Problem details = Say how many lines of the listing below hold the string "Шахтинская", and say nothing else.

[[ Extracted records, beginning ]]

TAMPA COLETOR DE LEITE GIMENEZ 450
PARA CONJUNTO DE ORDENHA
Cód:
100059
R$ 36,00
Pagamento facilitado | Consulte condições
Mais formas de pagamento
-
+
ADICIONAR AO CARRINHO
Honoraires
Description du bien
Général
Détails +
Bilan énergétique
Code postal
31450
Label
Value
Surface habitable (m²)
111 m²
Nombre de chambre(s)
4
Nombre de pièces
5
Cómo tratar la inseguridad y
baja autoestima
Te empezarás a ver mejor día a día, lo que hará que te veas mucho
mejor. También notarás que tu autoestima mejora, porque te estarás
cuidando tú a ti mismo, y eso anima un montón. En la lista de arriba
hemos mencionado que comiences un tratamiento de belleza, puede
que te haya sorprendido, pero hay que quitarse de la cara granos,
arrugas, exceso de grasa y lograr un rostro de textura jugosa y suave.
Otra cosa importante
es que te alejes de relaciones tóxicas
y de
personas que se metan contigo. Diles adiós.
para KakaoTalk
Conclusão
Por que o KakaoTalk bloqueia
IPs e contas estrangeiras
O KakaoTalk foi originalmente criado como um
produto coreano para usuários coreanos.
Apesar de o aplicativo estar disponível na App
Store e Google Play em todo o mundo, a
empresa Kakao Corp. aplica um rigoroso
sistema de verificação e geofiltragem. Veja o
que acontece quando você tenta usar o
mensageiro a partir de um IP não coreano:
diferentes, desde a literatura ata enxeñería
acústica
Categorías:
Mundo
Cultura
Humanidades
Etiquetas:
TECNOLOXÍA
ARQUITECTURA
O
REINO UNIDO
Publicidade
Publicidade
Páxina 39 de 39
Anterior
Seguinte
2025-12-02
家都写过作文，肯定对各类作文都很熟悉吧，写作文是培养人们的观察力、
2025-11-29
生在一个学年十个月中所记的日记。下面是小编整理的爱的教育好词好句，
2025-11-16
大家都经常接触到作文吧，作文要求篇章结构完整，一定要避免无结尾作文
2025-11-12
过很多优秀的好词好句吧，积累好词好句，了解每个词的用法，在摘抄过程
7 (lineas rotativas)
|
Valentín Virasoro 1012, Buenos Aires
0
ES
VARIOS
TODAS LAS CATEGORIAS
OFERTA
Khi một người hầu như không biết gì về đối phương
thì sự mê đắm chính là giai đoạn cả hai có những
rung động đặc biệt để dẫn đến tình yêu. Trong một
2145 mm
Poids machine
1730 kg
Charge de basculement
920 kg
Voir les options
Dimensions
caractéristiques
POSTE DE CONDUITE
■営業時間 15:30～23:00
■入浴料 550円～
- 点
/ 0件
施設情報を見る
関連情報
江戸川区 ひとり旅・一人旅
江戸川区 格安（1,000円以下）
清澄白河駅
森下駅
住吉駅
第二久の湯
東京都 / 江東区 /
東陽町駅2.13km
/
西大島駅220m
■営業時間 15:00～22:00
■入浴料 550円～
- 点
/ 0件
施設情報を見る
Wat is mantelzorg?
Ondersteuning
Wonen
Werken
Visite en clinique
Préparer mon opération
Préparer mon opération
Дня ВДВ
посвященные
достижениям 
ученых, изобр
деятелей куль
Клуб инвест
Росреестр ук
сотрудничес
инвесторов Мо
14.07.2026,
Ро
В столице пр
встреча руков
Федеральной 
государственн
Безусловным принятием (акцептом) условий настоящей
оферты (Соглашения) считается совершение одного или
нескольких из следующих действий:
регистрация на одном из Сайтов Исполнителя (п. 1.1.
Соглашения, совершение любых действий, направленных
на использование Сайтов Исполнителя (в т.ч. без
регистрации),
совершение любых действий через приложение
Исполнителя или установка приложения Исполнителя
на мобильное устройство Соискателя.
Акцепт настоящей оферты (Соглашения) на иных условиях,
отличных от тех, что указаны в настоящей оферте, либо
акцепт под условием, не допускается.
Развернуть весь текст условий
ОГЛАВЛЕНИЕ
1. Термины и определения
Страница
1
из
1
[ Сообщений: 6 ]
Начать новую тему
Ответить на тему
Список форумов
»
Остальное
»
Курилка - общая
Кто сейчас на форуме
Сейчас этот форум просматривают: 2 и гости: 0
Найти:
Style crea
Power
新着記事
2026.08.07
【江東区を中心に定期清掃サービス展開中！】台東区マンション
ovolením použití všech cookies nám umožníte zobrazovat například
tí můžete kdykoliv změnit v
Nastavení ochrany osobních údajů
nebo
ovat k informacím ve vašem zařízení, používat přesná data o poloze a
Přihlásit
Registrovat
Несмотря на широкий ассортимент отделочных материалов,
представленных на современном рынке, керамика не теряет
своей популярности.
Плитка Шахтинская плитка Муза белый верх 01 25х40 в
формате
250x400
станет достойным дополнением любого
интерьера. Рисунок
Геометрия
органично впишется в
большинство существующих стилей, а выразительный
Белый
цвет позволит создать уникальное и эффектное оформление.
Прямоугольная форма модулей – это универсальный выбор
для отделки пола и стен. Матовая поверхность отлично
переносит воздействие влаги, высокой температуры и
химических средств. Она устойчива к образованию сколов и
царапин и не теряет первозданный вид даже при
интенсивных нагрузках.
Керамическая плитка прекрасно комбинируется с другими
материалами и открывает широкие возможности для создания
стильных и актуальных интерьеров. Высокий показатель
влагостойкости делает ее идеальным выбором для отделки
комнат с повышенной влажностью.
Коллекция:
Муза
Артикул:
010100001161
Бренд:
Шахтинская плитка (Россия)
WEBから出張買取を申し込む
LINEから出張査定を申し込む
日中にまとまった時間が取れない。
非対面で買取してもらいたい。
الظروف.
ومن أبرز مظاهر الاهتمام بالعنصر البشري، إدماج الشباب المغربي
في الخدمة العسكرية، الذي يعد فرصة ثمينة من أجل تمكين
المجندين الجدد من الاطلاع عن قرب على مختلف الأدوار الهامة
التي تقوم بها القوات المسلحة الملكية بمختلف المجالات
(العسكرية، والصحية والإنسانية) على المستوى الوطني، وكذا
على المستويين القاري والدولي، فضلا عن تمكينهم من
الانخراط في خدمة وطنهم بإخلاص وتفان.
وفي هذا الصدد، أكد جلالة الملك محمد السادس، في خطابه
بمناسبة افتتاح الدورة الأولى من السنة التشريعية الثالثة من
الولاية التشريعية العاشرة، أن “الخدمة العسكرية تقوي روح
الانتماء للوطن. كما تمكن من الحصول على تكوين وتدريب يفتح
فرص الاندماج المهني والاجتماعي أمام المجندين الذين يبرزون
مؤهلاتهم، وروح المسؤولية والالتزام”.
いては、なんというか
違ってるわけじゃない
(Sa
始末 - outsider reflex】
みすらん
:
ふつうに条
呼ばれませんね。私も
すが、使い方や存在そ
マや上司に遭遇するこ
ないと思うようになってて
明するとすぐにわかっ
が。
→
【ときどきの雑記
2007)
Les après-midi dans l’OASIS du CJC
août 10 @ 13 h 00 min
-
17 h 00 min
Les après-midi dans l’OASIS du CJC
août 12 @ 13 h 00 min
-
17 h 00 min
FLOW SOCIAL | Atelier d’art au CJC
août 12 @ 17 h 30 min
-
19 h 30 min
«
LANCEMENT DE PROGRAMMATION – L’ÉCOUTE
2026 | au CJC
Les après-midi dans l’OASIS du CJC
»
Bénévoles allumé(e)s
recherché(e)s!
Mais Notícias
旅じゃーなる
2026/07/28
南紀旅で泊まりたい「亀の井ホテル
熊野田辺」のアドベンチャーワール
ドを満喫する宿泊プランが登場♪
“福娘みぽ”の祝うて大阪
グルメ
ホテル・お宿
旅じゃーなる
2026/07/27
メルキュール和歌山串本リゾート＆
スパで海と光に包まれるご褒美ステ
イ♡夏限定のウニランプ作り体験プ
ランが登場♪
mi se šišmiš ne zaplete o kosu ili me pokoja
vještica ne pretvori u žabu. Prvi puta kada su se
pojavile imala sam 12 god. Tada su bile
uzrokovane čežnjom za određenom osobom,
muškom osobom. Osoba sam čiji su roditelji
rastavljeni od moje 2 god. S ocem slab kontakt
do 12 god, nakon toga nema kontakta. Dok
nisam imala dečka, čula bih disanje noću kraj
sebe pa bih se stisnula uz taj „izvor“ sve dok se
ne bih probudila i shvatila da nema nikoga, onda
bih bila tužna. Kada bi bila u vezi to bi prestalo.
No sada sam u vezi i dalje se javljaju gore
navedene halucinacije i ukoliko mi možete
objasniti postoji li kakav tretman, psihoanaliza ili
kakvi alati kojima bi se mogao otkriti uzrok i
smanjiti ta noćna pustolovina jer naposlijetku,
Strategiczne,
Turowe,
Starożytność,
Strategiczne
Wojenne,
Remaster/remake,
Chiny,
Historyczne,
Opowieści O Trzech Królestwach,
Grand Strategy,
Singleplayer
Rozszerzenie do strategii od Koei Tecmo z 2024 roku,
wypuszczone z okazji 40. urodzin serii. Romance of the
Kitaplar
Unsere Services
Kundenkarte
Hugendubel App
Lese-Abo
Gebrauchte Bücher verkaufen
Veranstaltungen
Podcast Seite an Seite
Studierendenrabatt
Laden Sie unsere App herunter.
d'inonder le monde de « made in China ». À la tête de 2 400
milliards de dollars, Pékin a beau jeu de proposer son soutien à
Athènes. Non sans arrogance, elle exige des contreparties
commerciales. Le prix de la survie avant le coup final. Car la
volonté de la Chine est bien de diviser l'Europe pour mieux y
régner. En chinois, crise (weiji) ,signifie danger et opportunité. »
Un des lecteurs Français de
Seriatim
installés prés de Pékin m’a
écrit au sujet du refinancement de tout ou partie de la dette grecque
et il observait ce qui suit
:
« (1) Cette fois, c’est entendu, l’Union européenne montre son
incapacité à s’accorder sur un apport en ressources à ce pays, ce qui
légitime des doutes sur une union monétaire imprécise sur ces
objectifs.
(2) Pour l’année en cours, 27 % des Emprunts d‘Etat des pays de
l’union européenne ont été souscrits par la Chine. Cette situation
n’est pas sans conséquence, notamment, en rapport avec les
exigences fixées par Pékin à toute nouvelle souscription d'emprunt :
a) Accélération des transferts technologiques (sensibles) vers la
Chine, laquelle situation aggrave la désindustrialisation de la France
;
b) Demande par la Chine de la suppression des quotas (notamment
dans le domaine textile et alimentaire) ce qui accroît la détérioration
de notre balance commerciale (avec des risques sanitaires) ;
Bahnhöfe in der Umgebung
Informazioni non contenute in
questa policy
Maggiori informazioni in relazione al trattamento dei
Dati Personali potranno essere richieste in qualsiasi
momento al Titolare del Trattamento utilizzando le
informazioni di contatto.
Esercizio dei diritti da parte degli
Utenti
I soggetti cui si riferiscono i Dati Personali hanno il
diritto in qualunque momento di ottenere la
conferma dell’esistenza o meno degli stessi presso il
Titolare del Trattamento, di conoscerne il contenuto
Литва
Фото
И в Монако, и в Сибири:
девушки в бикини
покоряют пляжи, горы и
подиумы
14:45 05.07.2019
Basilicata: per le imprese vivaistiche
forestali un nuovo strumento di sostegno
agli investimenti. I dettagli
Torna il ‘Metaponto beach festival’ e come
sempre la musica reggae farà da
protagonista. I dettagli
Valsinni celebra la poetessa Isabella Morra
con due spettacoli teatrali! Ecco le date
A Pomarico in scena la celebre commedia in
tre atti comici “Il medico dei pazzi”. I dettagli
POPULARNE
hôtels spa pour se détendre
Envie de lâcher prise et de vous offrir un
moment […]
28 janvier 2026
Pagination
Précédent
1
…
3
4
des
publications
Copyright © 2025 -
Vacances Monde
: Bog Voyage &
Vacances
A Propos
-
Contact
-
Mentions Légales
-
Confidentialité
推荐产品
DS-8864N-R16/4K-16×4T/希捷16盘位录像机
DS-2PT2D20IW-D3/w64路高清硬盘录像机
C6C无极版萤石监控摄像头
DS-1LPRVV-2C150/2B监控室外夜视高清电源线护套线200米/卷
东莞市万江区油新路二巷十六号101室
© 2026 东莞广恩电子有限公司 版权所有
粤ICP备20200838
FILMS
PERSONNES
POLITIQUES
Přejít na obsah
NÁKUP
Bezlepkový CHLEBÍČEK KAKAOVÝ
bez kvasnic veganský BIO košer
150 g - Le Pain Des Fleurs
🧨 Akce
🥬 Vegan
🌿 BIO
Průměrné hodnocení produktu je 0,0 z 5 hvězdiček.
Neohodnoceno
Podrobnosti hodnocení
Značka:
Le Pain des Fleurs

[[ Extracted records, end ]]

Written solution = 2